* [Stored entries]
◇ ◇ ◇

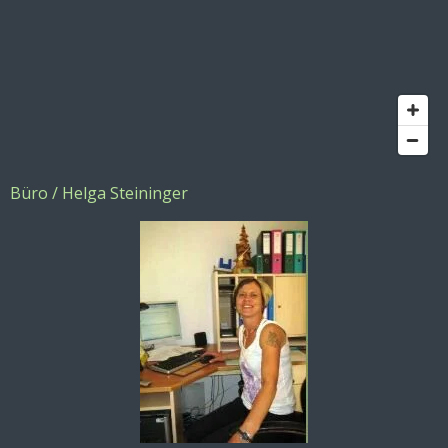
Büro /
Helga Steininger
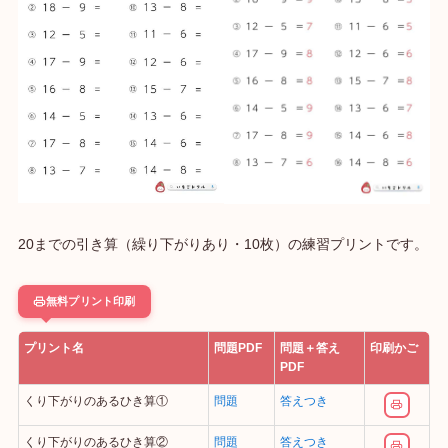
20までの引き算（繰り下がりあり・10枚）の練習プリントです。
無料プリント印刷
プリント名
問題PDF
問題＋答え
印刷かご
PDF
くり下がりのあるひき算①
問題
答えつき
くり下がりのあるひき算②
問題
答えつき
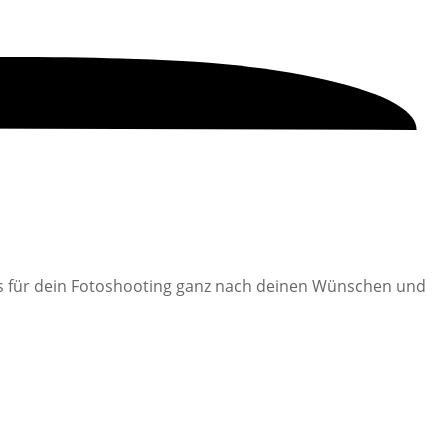
ils für dein Fotoshooting ganz nach deinen Wünschen und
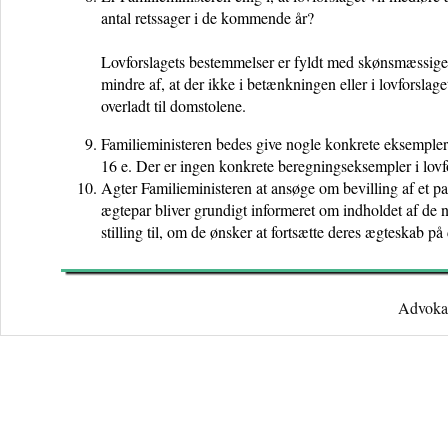
antal retssager i de kommende år?
Lovforslagets bestemmelser er fyldt med skønsmæssige k
mindre af, at der ikke i betænkningen eller i lovforslage
overladt til domstolene.
Familieministeren bedes give nogle konkrete eksempler 
16 e. Der er ingen konkrete beregningseksempler i lovf
Agter Familieministeren at ansøge om bevilling af et p
ægtepar bliver grundigt informeret om indholdet af de ny
stilling til, om de ønsker at fortsætte deres ægteskab på
Advokat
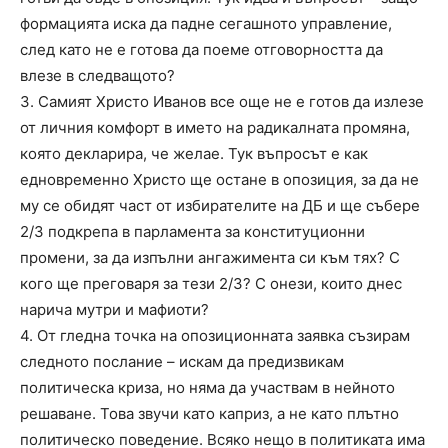
формацията иска да падне сегашното управление,
след като не е готова да поеме отговорността да
влезе в следващото?
3. Самият Христо Иванов все още не е готов да излезе
от личния комфорт в името на радикалната промяна,
която декларира, че желае. Тук въпросът е как
едновременно Христо ще остане в опозиция, за да не
му се обидят част от избирателите на ДБ и ще събере
2/3 подкрепа в парламента за конституционни
промени, за да изпълни ангажимента си към тях? С
кого ще преговаря за тези 2/3? С онези, които днес
нарича мутри и мафиоти?
4. От гледна точка на опозиционната заявка съзирам
следното послание – искам да предизвикам
политическа криза, но няма да участвам в нейното
решаване. Това звучи като каприз, а не като плътно
политическо поведение. Всяко нещо в политиката има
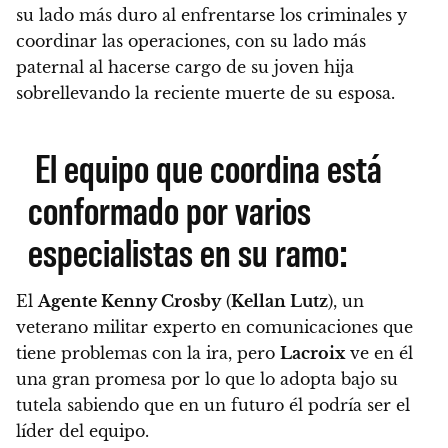
su lado más duro al enfrentarse los criminales y
coordinar las operaciones, con su lado más
paternal al hacerse cargo de su joven hija
sobrellevando la reciente muerte de su esposa.
El equipo que coordina está
conformado por varios
especialistas en su ramo:
El
Agente Kenny Crosby
(
Kellan Lutz
), un
veterano militar
experto en comunicaciones
que
tiene problemas con la ira, pero
Lacroix
ve en él
una gran promesa por lo que lo adopta bajo su
tutela sabiendo que en un futuro él podría ser el
líder del equipo.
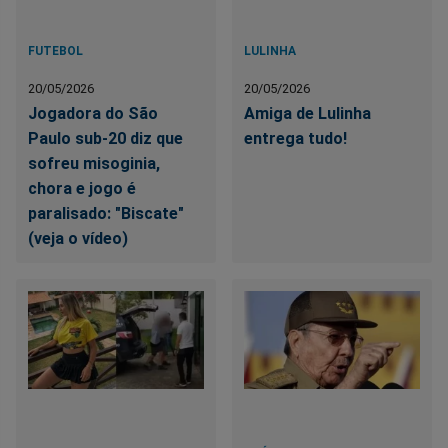
FUTEBOL
LULINHA
20/05/2026
20/05/2026
Jogadora do São
Amiga de Lulinha
Paulo sub-20 diz que
entrega tudo!
sofreu misoginia,
chora e jogo é
paralisado: "Biscate"
(veja o vídeo)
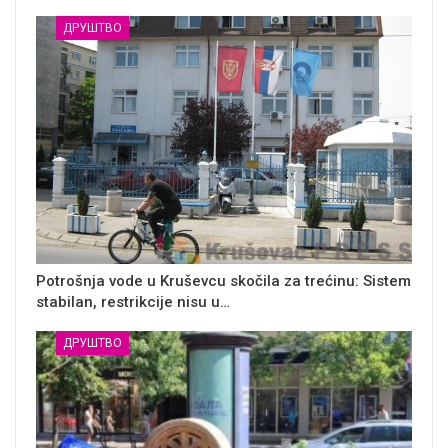
ДРУШТВО
Potrošnja vode u Kruševcu skočila za trećinu: Sistem
stabilan, restrikcije nisu u…
ДРУШТВО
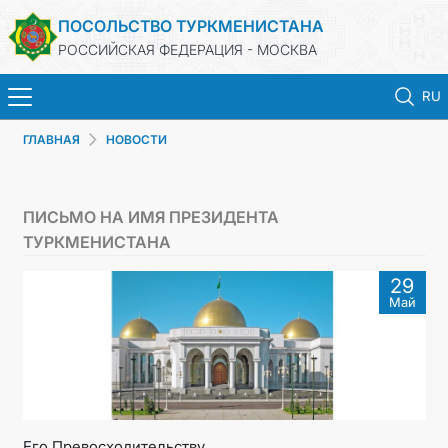
ПОСОЛЬСТВО ТУРКМЕНИСТАНА
РОССИЙСКАЯ ФЕДЕРАЦИЯ - МОСКВА
RU
ГЛАВНАЯ
НОВОСТИ
ГЛАВНАЯ
НОВОСТИ
ПИСЬМO НА ИМЯ ПРЕЗИДЕНТА
ТУРКМЕНИСТАНА
ТУРКМЕНИСТАН
29
Май
КОНСУЛЬСКИЕ УСЛУГИ
ВИЗА
КОНТАКТНЫЕ ДАННЫЕ
Его Превосходительству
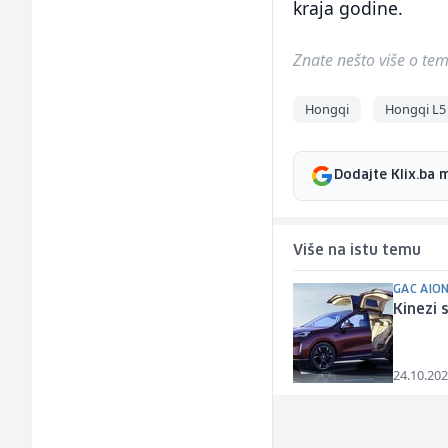
kraja godine.
Znate nešto više o temi 
Hongqi
Hongqi L5
Dodajte Klix.ba 
Više na istu temu
GAC AIO
Kinezi 
24.10.202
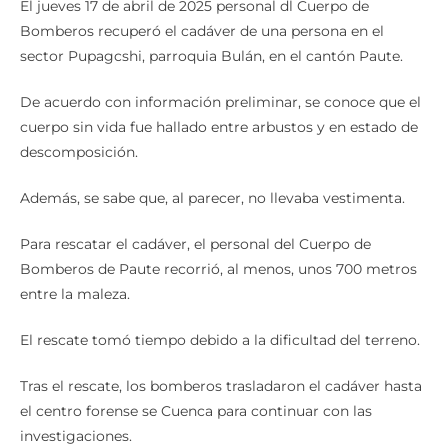
El jueves 17 de abril de 2025 personal dl Cuerpo de
Bomberos recuperó el cadáver de una persona en el
sector Pupagcshi, parroquia Bulán, en el cantón Paute.
De acuerdo con información preliminar, se conoce que el
cuerpo sin vida fue hallado entre arbustos y en estado de
descomposición.
Además, se sabe que, al parecer, no llevaba vestimenta.
Para rescatar el cadáver, el personal del Cuerpo de
Bomberos de Paute recorrió, al menos, unos 700 metros
entre la maleza.
El rescate tomó tiempo debido a la dificultad del terreno.
Tras el rescate, los bomberos trasladaron el cadáver hasta
el centro forense se Cuenca para continuar con las
investigaciones.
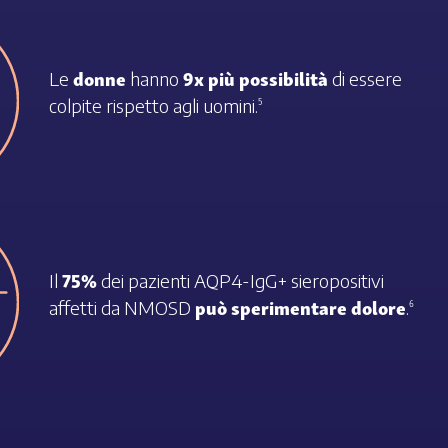
donne
9x più possibilità
Le
hanno
di essere
colpite rispetto agli uomini.
5
75%
Il
dei pazienti AQP4-IgG+ sieropositivi
può sperimentare dolore
affetti da NMOSD
.
6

◇ ◇ ◇

* [Problem to work on]
Reproduce only the lines running from the beginning of the entries above to the line holding "Lovforslagets bestemmelser er", inclusive. Pictures stay out of the copy.

* [Exercise response]
Büro /
Helga Steininger
20までの引き算（繰り下がりあり・10枚）の練習プリントです。
無料プリント印刷
プリント名
問題PDF
問題＋答え
印刷かご
PDF
くり下がりのあるひき算①
問題
答えつき
くり下がりのあるひき算②
問題
答えつき
ils für dein Fotoshooting ganz nach deinen Wünschen und
antal retssager i de kommende år?
Lovforslagets bestemmelser er fyldt med skønsmæssige k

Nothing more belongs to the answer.